Ataerki gücünü toplumdan, eril sistemin devamından alıyor. Bu düzenin bozulması istenmiyor. Bu yüzden kadınlar sindiriliyor, korkutuluyor ve öldürülüyorlar. Kadınların güçlenmesinden hep korkuluyor.
Oyunda sinevizyonda kullanılan göz de oyunun önemli metaforlarından. O gözün bizi izlediğini, kontrol ettiğini düşünmek kadar korkutucu bir şey olabilir mi? Evet olabilir, o da şu: Kadınların da bu kontrol edilmeyi normalleştirmesi ve içselleştirmesi. Kendi kimliğini ve varlığını yok sayması. Ona biçilen rolü layıkıyla oynayarak toplum tarafından kabul görmeyi istemesi. Aslında o gözü yok saymak ve kendi kimliğini var etmek için biraz cesaret yetmez mi?
Özlem, Serra ve Sibel Birbirlerinin Gözlerinde Cesareti Görebilecekler mi?
Oyunda şiddet farklı boyutlarıyla ele alınıyor üç farklı kadın karakter üzerinden. Ancak daha da önemlisi, şiddete maruz kalan kadınların yalnızca eğitimsiz kadınlar olmadığı, şiddete başvuran erkeklerin de yalnızca eğitimsiz erkekler olmadığını görüyoruz. Ayrıca eğitimli kadınların da şiddet gördüğünde, psikolojik ya da fiziksel, bu durumu nasıl içselleştirdiklerini görüyor ve kör bir şekilde sürekli hatayı kendilerinde aramalarına şahit oluyoruz. Bu da eril dilin hayatımızın her alanına nasıl nüfuz ettiğini, toplumsal rollerin ve toplumsal baskının kadınları nasıl kıskacına aldığını çok net bir şekilde gösteriyor.

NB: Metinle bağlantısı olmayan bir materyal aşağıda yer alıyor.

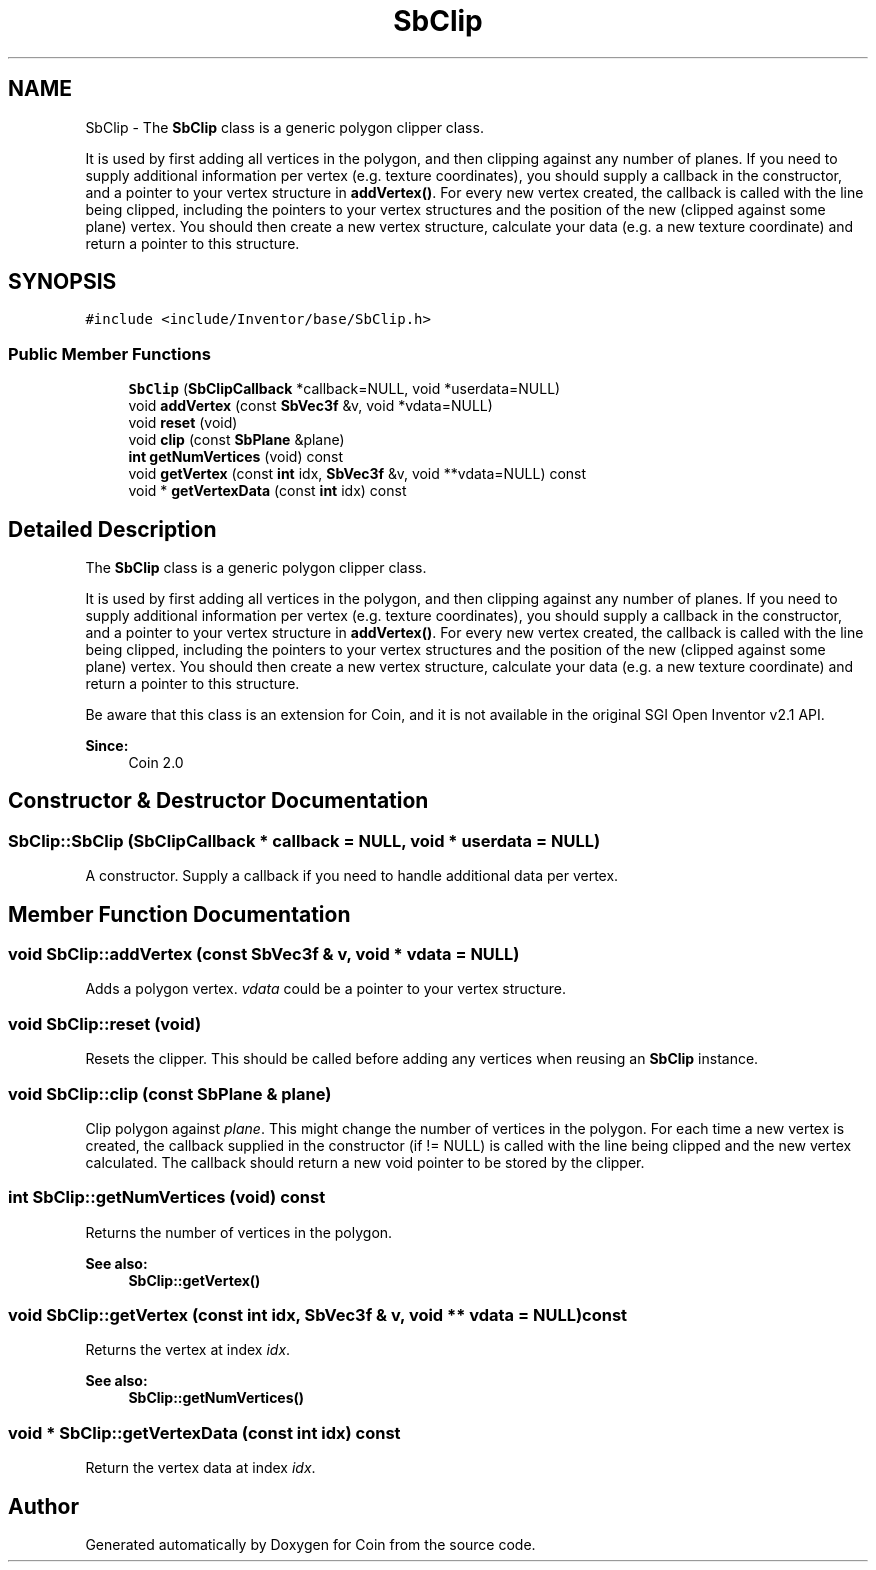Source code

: .TH "SbClip" 3 "Sun May 28 2017" "Version 4.0.0a" "Coin" \" -*- nroff -*-
.ad l
.nh
.SH NAME
SbClip \- The \fBSbClip\fP class is a generic polygon clipper class\&.
.PP
It is used by first adding all vertices in the polygon, and then clipping against any number of planes\&. If you need to supply additional information per vertex (e\&.g\&. texture coordinates), you should supply a callback in the constructor, and a pointer to your vertex structure in \fBaddVertex()\fP\&. For every new vertex created, the callback is called with the line being clipped, including the pointers to your vertex structures and the position of the new (clipped against some plane) vertex\&. You should then create a new vertex structure, calculate your data (e\&.g\&. a new texture coordinate) and return a pointer to this structure\&.  

.SH SYNOPSIS
.br
.PP
.PP
\fC#include <include/Inventor/base/SbClip\&.h>\fP
.SS "Public Member Functions"

.in +1c
.ti -1c
.RI "\fBSbClip\fP (\fBSbClipCallback\fP *callback=NULL, void *userdata=NULL)"
.br
.ti -1c
.RI "void \fBaddVertex\fP (const \fBSbVec3f\fP &v, void *vdata=NULL)"
.br
.ti -1c
.RI "void \fBreset\fP (void)"
.br
.ti -1c
.RI "void \fBclip\fP (const \fBSbPlane\fP &plane)"
.br
.ti -1c
.RI "\fBint\fP \fBgetNumVertices\fP (void) const"
.br
.ti -1c
.RI "void \fBgetVertex\fP (const \fBint\fP idx, \fBSbVec3f\fP &v, void **vdata=NULL) const"
.br
.ti -1c
.RI "void * \fBgetVertexData\fP (const \fBint\fP idx) const"
.br
.in -1c
.SH "Detailed Description"
.PP 
The \fBSbClip\fP class is a generic polygon clipper class\&.
.PP
It is used by first adding all vertices in the polygon, and then clipping against any number of planes\&. If you need to supply additional information per vertex (e\&.g\&. texture coordinates), you should supply a callback in the constructor, and a pointer to your vertex structure in \fBaddVertex()\fP\&. For every new vertex created, the callback is called with the line being clipped, including the pointers to your vertex structures and the position of the new (clipped against some plane) vertex\&. You should then create a new vertex structure, calculate your data (e\&.g\&. a new texture coordinate) and return a pointer to this structure\&. 

Be aware that this class is an extension for Coin, and it is not available in the original SGI Open Inventor v2\&.1 API\&.
.PP
\fBSince:\fP
.RS 4
Coin 2\&.0 
.RE
.PP

.SH "Constructor & Destructor Documentation"
.PP 
.SS "SbClip::SbClip (\fBSbClipCallback\fP * callback = \fCNULL\fP, void * userdata = \fCNULL\fP)"
A constructor\&. Supply a callback if you need to handle additional data per vertex\&. 
.SH "Member Function Documentation"
.PP 
.SS "void SbClip::addVertex (const \fBSbVec3f\fP & v, void * vdata = \fCNULL\fP)"
Adds a polygon vertex\&. \fIvdata\fP could be a pointer to your vertex structure\&. 
.SS "void SbClip::reset (void)"
Resets the clipper\&. This should be called before adding any vertices when reusing an \fBSbClip\fP instance\&. 
.SS "void SbClip::clip (const \fBSbPlane\fP & plane)"
Clip polygon against \fIplane\fP\&. This might change the number of vertices in the polygon\&. For each time a new vertex is created, the callback supplied in the constructor (if != NULL) is called with the line being clipped and the new vertex calculated\&. The callback should return a new void pointer to be stored by the clipper\&. 
.SS "\fBint\fP SbClip::getNumVertices (void) const"
Returns the number of vertices in the polygon\&. 
.PP
\fBSee also:\fP
.RS 4
\fBSbClip::getVertex()\fP 
.RE
.PP

.SS "void SbClip::getVertex (const \fBint\fP idx, \fBSbVec3f\fP & v, void ** vdata = \fCNULL\fP) const"
Returns the vertex at index \fIidx\fP\&. 
.PP
\fBSee also:\fP
.RS 4
\fBSbClip::getNumVertices()\fP 
.RE
.PP

.SS "void * SbClip::getVertexData (const \fBint\fP idx) const"
Return the vertex data at index \fIidx\fP\&. 

.SH "Author"
.PP 
Generated automatically by Doxygen for Coin from the source code\&.
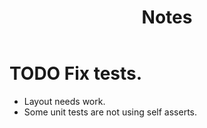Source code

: #+title: Notes

* TODO Fix tests.
- Layout needs work.
- Some unit tests are not using self asserts.
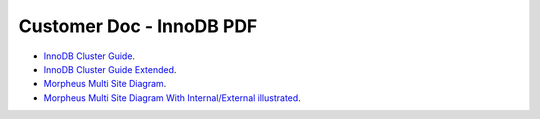 Customer Doc - InnoDB PDF
===============


- `InnoDB Cluster Guide <../../../_static/InnoDBClusterGuide.pdf>`_.
- `InnoDB Cluster Guide Extended <../../../_static/InnoDBClusterGuide-Extended.pdf>`_.
- `Morpheus Multi Site Diagram <../../../_static/Morpheus_Multi_Site_Diagram.pdf>`_.
- `Morpheus Multi Site Diagram With Internal/External illustrated <../../../_static/Morpheus_Multi_Site_Diagram_Internal_External.pdf>`_.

Oyun bir anlatı tiyatrosu şeklinde yazılmış ve sahnelemesi de buna uygun bir şekilde minimal tasarlanmış. Sahnede sadece üç adet sandalye ve üç kadın var. Kadınların hikayelerine yoğunlaşmamız için bu minimal sahne tasarımı yerinde bir seçim olmuş. Öte yandan bu tasarım oyuncuların işini bir hayli zorlaştıran bir durum çünkü seyircinin gözü sürekli üzerlerinde. İyi bir oyunculuk olmazsa, sıkılmadan izlenilebilecek bir oyun değil Yüzleşme. Fakat oyuncular öylesine doğal ve yetenekli ki oyundan kopmadan hikayelerine şahitlik edebiliyorsunuz.
Oyun sonunda üç kadın sahne önüne gelerek yan yana oturuyor. Gözleri gülümseyerek ve ışıkla bakıyor. Birbirlerinden güç alarak bu kıskaçtan kurtulmayı başarabilecekler mi?
Bu seyirciye bırakılmış. Fakat oyuncuların duruşları bile daha dik ve kendine güvenliydi oyunun sonunda çünkü birlikteydiler. Yalnız değillerdi. “Asla yalnız yürümeyeceksin” cümlesini anımsatırcasına.